= Beginning of Section =

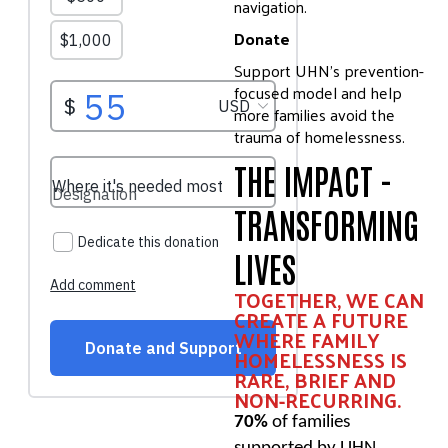
navigation.
Donate
Support UHN’s prevention-
focused model and help
more families avoid the
trauma of homelessness.
THE IMPACT -
TRANSFORMING
LIVES
TOGETHER, WE CAN
CREATE A FUTURE
WHERE FAMILY
HOMELESSNESS IS
RARE, BRIEF AND
NON-RECURRING.
70%
of families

= End of Section =

Activity: Display every line of the listing that contains the word "families". Treat uppercase and lowercase letters as different.

Exercise response:
more families avoid the
of families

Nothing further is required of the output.